GRPOAdvantage
GRPO (Group Relative Policy Optimization) advantage function calculates advantages by subtracting the group mean.
Usage Example
from twinkle.advantage import GRPOAdvantage
advantage_fn = GRPOAdvantage()
# Assume 2 prompts, each generating 4 samples
rewards = [0.0, 1.0, 0.0, 1.0, 1.0, 0.0, 0.0, 0.0] # 8 reward values
advantages = advantage_fn(rewards, num_generations=4, scale='group')
# Advantages will be each group minus the group mean:
# Group 1: [0.0-0.5, 1.0-0.5, 0.0-0.5, 1.0-0.5] = [-0.5, 0.5, -0.5, 0.5]

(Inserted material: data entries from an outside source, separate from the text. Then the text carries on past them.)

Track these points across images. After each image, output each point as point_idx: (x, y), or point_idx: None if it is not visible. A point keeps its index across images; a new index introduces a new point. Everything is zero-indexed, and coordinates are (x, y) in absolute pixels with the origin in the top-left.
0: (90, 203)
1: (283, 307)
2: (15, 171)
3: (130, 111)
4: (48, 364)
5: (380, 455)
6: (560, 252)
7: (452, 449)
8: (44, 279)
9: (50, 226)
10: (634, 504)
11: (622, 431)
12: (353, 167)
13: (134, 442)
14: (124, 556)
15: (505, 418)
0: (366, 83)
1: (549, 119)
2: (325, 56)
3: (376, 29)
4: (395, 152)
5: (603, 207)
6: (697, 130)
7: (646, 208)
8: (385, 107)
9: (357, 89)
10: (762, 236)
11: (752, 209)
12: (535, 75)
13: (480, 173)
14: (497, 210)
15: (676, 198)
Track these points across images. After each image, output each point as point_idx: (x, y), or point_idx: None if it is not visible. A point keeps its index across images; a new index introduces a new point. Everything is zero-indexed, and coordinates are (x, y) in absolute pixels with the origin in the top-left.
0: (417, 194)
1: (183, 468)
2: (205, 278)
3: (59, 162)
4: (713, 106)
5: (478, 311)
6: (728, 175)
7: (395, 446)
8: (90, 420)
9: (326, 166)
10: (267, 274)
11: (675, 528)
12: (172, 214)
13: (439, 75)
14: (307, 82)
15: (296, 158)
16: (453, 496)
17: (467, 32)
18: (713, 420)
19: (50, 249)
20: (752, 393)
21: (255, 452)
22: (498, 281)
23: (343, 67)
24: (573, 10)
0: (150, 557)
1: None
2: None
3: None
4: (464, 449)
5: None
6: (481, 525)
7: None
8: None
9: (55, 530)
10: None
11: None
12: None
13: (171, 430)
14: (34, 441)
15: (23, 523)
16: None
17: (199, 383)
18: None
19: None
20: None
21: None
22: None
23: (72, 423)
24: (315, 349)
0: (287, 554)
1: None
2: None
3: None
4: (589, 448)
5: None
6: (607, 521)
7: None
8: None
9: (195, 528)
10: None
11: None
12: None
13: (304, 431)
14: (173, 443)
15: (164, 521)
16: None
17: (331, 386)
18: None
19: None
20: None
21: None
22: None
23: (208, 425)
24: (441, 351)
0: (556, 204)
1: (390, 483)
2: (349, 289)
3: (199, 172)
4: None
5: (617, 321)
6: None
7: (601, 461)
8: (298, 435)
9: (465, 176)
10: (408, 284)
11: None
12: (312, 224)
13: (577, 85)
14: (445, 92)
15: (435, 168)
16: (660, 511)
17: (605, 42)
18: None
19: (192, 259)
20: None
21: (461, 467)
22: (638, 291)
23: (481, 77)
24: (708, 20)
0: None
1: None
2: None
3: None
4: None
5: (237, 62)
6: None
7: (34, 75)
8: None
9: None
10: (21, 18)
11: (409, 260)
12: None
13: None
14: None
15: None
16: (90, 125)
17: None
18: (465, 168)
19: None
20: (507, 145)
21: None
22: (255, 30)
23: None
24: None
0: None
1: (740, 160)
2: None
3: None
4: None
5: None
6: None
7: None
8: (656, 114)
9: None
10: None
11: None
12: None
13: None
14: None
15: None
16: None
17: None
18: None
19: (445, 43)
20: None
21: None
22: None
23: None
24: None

# Group 2: [1.0-0.25, 0.0-0.25, 0.0-0.25, 0.0-0.25] = [0.75, -0.25, -0.25, -0.25]
How It Works
GRPO groups samples (each group corresponds to multiple generations from one prompt), then within each group:
Calculate the group mean reward
Advantage for each sample = reward - group mean
Optionally normalize the advantage values
This method:
Reduces variance and improves training stability
Performs relative comparisons within groups, better aligned with relative nature of human preferences
Avoids the impact of reward scale
Complete Training Example
Using the advantage function in GRPO training:
from twinkle.advantage import GRPOAdvantage
from twinkle.model import TransformersModel
from twinkle.sampler import vLLMSampler
# Create components
actor = TransformersModel(model_id='ms://Qwen/Qwen3.5-4B')
sampler = vLLMSampler(model_id='ms://Qwen/Qwen3.5-4B')
reward_fn = ...
advantage_fn = GRPOAdvantage()
# Training loop
for batch in dataloader:
# Sample generation
sample_response = sampler.sample(batch, num_samples=4)
input_data = [seq.new_input_feature for response in sample_response for seq in response.sequences]
...
rewards = reward_fn(...)
# Calculate advantages
advantages = advantage_fn(rewards, num_generations=4)
# 4. Policy optimization
loss = actor.forward_backward(
inputs=input_data,
advantages=advantages
)
actor.clip_grad_and_step()
The GRPO method is simple and efficient, suitable for most RLHF training scenarios.